Heritage panel tackles inventory
LYNDEBOROUGH – Developing an inventory of the town’s historic and cultural sites will be the first project taken on by the newly formed Heritage Commission.
At an organizational meeting Tuesday, Chase Roeper was named chairman. The commission will next meet Tuesday, Aug. 17, at 7:30 p.m., at the town library.
Historic sites include the foundations of former sawmills, old stone culverts, significant cellar holes such as the former Pinnacle House, gravesites not in cemeteries, and monuments such as the granite shaft beside Center Road, which marks the spot where Christianna Woodward was killed when thrown from a wagon in 1852.

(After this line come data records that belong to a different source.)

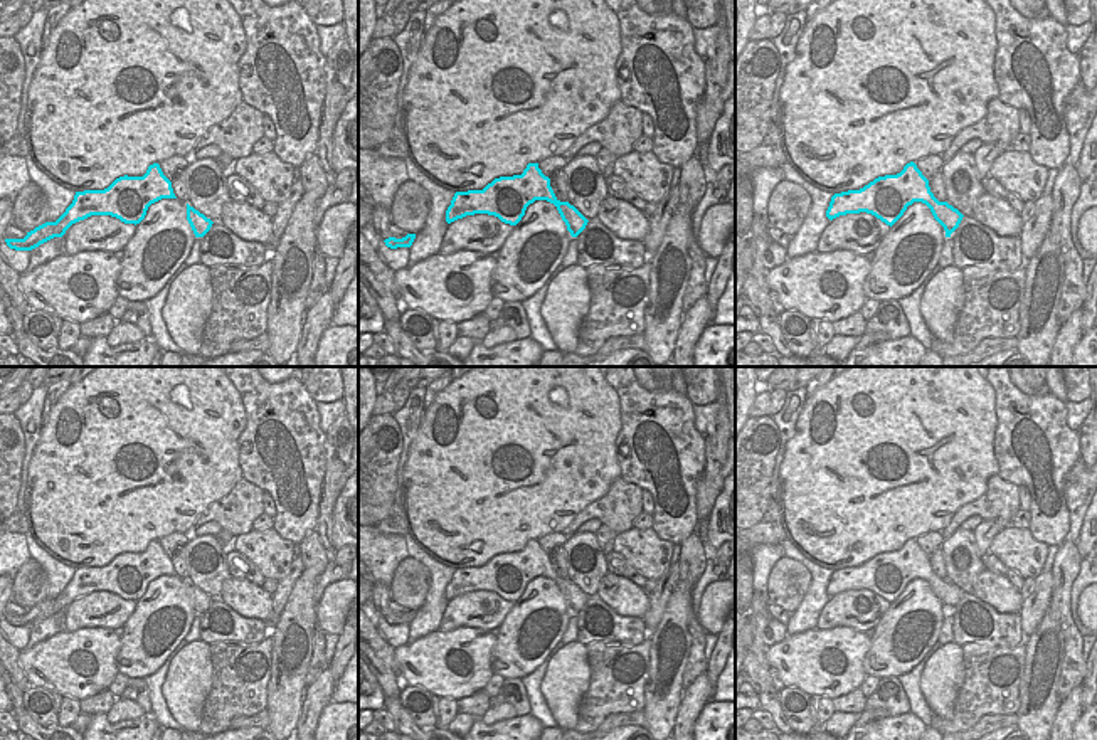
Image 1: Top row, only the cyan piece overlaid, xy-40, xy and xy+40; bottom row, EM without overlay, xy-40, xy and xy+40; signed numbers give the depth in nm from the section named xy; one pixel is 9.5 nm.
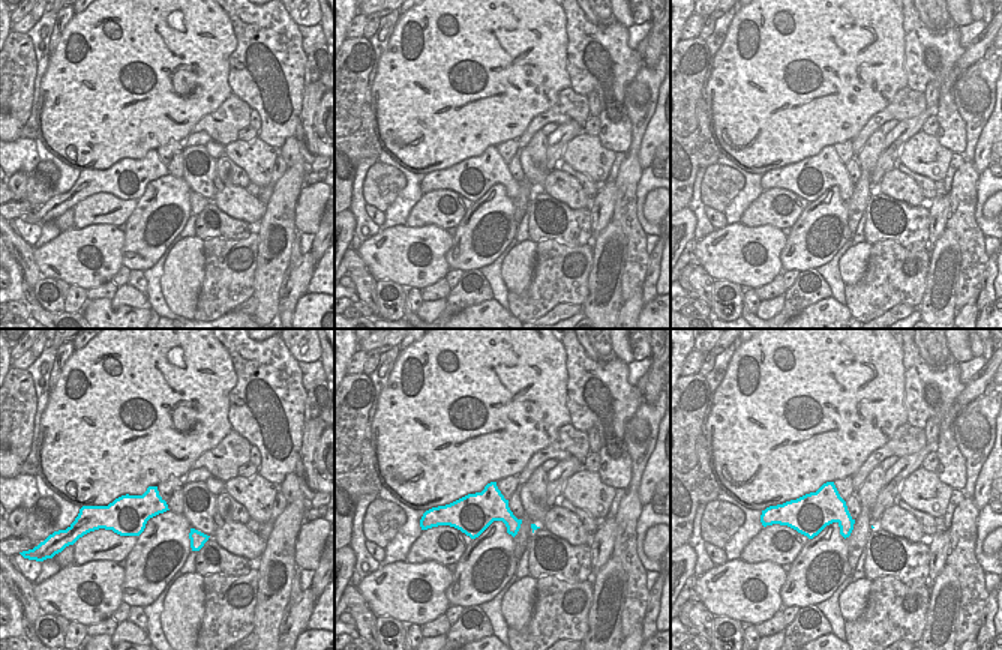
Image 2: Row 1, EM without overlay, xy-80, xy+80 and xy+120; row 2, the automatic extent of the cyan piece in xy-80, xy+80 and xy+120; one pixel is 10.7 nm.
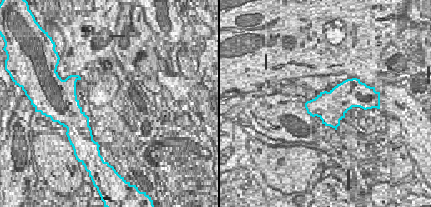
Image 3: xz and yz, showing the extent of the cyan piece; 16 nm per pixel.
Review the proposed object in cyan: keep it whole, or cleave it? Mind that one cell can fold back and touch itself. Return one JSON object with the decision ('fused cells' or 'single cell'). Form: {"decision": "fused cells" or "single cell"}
{"decision": "single cell"}

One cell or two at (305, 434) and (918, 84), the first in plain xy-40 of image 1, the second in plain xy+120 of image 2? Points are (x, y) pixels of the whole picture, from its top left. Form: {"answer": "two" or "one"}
{"answer": "one"}

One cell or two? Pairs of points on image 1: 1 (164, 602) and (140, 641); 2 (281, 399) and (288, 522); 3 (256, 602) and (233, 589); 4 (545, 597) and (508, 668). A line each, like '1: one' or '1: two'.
1: one
2: one
3: one
4: one

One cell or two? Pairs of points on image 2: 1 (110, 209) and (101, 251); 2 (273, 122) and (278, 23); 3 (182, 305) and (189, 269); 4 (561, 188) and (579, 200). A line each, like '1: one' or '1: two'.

The Woodward Monument is to be repaired under terms of a subdivision of the area, and the Commission will oversee that project.
Obtaining a historic marker for Route 31 describing the former Lyndeborough Glass Factory is also on the list of projects, as is developing a list of historic barns. Criteria for what constitutes an “historic barn” will be developed.
Other members of the commission are Jenn Bailey, Planning Board member Robert Rogers, Selectman Frank Holden and Jessie Salisbury, who was named secretary/treasurer at Tuesday’s meeting. Alternates have not yet been named by the selectmen, and anyone interested may contact the town office.